Monetary Authority of Singapore Issues AML/CFT Guidelines
Singapore’s central monetary authority issued a new set of guidelines for digital payment token service providers on March 16.
Some countries have been late to the party when it comes to recognizing and regulating digital assets. The first time that Singapore’s central bank issued a framework for the regulation of payment-related activities was on Jan. 28 with the Payment Services Act.
However, the Monetary Authority of Singapore (MAS) still saw the potential risks that digital assets could pose to the economy, such as money laundering and financing terrorism. As part of the effort to address this, the MAS issued a notice on Dec. 5 regarding the ”Prevention of Money Laundering and Countering the Financing of Terrorism”.
The notice detailed anti-money laundering (AML) and countering the financing of terrorisrm (CFT) requirements for digital payment token service providers — including risk assessment and risk mitigation, customer due diligence, reliance on third parties, correspondent accounts and wire transfers, record keeping, suspicious transaction reporting, and internal policies.
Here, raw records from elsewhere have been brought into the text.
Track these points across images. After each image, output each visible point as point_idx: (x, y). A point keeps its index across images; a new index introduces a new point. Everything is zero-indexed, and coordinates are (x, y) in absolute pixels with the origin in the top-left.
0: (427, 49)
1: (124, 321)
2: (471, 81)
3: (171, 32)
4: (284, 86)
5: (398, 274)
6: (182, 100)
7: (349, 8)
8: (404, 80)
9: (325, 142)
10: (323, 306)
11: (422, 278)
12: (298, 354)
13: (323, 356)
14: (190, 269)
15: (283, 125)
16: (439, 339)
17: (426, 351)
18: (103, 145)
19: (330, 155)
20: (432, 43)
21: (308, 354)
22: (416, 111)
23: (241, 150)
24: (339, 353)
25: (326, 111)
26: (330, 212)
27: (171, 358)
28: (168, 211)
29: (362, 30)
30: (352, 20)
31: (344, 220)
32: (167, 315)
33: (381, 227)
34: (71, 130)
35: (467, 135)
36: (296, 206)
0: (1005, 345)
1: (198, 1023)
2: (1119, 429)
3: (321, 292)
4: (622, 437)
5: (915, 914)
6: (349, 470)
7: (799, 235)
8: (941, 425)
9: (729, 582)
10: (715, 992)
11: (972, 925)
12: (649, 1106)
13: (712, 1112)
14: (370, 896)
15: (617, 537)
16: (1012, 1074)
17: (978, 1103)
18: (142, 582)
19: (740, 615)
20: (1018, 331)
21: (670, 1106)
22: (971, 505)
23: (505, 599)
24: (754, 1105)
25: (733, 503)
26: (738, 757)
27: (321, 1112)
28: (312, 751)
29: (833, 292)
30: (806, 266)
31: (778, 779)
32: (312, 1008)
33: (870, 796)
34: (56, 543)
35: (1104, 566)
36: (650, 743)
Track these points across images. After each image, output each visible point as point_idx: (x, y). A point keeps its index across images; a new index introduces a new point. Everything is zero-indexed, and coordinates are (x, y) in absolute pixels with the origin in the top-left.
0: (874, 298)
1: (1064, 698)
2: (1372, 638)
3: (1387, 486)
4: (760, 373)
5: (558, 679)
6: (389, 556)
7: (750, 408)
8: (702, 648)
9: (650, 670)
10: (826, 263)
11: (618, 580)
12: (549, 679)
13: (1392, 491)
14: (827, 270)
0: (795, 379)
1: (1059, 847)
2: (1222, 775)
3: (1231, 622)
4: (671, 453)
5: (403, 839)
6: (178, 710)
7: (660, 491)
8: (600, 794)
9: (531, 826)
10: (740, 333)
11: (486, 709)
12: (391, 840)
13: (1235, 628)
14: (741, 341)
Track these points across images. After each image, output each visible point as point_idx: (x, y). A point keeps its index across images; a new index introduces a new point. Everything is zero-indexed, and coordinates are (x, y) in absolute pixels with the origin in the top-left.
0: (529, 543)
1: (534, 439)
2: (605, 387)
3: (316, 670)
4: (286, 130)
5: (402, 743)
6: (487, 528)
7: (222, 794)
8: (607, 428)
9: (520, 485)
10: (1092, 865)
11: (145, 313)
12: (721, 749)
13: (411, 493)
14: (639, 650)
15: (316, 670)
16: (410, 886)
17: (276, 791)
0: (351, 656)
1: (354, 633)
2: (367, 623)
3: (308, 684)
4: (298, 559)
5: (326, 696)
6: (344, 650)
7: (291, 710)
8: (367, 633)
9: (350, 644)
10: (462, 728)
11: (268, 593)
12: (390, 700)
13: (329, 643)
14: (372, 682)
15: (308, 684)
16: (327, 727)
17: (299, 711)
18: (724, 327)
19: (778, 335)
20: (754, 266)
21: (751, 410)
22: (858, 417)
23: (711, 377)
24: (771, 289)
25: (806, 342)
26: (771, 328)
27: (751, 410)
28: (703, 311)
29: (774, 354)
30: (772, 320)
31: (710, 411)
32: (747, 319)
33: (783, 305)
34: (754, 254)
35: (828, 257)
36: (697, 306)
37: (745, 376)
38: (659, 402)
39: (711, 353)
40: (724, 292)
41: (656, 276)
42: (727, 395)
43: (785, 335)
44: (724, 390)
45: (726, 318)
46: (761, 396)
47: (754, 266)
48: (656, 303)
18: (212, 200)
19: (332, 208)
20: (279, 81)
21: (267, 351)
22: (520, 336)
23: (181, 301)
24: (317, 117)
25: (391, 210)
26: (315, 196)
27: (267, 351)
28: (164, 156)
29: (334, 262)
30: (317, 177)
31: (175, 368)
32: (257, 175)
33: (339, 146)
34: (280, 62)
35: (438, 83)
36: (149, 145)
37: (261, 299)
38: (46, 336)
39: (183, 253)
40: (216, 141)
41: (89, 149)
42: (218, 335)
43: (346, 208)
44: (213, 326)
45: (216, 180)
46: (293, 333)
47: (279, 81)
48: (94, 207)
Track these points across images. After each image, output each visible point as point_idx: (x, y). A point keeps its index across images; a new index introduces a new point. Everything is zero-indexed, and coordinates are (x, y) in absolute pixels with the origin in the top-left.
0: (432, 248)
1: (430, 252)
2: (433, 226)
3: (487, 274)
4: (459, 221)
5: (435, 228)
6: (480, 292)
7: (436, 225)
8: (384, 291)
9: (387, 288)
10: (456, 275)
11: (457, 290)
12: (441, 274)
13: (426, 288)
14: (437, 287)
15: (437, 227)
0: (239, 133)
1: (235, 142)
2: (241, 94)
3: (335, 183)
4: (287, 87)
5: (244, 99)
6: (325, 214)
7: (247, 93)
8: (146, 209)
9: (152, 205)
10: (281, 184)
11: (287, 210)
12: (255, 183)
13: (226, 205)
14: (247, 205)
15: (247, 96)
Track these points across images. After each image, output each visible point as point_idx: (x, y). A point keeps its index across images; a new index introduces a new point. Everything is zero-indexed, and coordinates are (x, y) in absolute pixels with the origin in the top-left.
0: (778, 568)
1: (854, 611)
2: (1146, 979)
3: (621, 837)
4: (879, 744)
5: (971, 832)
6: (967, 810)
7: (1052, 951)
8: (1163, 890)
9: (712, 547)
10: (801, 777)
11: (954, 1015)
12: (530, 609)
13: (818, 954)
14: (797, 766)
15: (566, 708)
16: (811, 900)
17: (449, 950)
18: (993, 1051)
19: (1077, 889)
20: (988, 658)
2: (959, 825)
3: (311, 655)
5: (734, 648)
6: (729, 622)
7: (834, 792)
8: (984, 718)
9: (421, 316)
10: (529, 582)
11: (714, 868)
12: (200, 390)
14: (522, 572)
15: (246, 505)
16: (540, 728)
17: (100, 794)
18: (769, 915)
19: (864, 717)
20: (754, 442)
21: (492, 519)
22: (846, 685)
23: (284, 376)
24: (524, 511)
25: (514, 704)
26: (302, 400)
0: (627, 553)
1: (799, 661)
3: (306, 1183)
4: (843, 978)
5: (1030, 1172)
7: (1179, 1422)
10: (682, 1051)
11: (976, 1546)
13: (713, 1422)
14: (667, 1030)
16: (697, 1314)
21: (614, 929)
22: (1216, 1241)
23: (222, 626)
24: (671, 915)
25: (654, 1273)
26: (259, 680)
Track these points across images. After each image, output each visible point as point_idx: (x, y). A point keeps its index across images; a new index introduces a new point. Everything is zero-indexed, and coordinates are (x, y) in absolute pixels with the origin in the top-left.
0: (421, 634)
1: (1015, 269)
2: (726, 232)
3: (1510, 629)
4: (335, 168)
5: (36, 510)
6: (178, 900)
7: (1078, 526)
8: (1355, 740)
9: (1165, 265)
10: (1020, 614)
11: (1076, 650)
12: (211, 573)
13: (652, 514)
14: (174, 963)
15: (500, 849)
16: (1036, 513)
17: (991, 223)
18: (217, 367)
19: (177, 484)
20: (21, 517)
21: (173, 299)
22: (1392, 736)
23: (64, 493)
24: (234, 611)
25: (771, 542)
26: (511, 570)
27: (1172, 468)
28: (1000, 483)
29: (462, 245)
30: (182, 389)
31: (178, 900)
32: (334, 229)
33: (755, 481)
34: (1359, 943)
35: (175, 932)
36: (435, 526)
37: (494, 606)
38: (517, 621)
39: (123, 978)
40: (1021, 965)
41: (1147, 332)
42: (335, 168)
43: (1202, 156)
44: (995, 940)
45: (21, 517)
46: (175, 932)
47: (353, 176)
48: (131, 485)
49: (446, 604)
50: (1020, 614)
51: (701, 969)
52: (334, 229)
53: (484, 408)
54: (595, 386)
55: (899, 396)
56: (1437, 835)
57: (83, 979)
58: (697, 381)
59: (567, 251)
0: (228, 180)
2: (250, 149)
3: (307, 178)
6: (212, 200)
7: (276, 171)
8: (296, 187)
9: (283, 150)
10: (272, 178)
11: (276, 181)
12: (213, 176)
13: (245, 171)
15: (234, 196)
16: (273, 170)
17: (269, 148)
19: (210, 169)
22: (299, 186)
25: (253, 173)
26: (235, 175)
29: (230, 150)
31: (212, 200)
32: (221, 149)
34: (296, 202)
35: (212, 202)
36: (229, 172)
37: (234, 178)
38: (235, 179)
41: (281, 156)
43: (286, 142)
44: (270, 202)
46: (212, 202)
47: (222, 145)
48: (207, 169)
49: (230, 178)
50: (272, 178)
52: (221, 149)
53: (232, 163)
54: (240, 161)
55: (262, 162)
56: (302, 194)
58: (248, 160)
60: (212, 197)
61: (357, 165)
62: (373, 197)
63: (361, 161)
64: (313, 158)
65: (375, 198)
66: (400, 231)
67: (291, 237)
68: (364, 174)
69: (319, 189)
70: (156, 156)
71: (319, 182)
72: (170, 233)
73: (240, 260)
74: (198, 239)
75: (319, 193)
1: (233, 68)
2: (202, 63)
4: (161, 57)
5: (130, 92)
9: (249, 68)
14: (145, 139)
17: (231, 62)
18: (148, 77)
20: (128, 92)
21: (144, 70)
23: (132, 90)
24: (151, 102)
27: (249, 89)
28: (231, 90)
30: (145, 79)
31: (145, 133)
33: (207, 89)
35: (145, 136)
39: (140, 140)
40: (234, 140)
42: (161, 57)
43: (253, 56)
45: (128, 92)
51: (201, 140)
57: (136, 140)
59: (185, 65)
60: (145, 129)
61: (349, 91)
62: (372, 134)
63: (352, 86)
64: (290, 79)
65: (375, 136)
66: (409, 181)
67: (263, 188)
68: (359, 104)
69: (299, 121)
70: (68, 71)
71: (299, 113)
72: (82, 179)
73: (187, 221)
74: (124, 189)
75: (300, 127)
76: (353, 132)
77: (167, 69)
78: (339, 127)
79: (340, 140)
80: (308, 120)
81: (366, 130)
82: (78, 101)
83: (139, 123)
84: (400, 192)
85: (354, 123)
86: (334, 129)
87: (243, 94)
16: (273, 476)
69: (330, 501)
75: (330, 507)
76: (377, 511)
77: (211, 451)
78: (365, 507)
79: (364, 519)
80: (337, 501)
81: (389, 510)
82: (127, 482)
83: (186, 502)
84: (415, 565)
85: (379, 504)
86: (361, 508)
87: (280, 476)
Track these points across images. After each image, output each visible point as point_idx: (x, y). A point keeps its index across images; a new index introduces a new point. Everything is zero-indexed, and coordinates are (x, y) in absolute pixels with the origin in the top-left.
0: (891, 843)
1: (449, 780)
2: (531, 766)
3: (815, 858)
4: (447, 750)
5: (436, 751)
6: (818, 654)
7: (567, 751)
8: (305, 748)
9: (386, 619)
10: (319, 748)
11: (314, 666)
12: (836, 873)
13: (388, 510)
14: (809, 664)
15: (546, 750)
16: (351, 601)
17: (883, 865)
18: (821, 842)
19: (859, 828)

New guidelines for digital payment service providers
On March 16, the MAS clarified their previous notice with a new 73-page set of guidelines for digital payment token service providers.
“Recent rapid technology improvements has [sic] a far-reaching impact, including in the world of payments. Enhancements in financial technology in particular, has opened up new opportunities for faster and more efficient payment methods. However, these new payment methods also give rise to new money laundering (ML), terrorist financing (TF), and proliferation financing (PF) risks.”
In particular, Singapore’s central monetary authority recommends tracing previous transactions of tokens ”as far back as necessary” to determine if there were any suspicious circumstances.
Singapore’s relationship with digital currency
The MAS has been a good example of a central bank honoring digital currencies while designing a rather benign regulatory framework that does not automatically discriminate against users and service providers.
“MAS’ surveillance suggests that virtual assets activity in Singapore has increased from a low base in recent years. Speculative trading of virtual assets on exchange platforms hit a peak in early 2018 with the rise in virtual assets market capitalisations, although the monthly trading volumes are less than 1% of those on the Singapore Exchange. Initial coin offerings (ICO) also gained popularity as a means for issuers to raise capital.”
Though Singapore’s Payment Services Act recognized “the potential ML/TF risks with regard to virtual assets”, most regulations put forth by the MAS have been characterized by many in the crypto industry as flexible and forward-looking.
Singapore inviting blockchain-based businesses inside
While the country is now actively developing a framework to attract crypto businesses, the MAS acknowledged that they were late to the party, and compromised only a small percentage of digital assets.
“It is also noted that despite Singapore’s FinTech hub status, virtual assets activity in Singapore forms a small portion of global activity, and is not material compared to traditional financial activities in Singapore’s financial system.”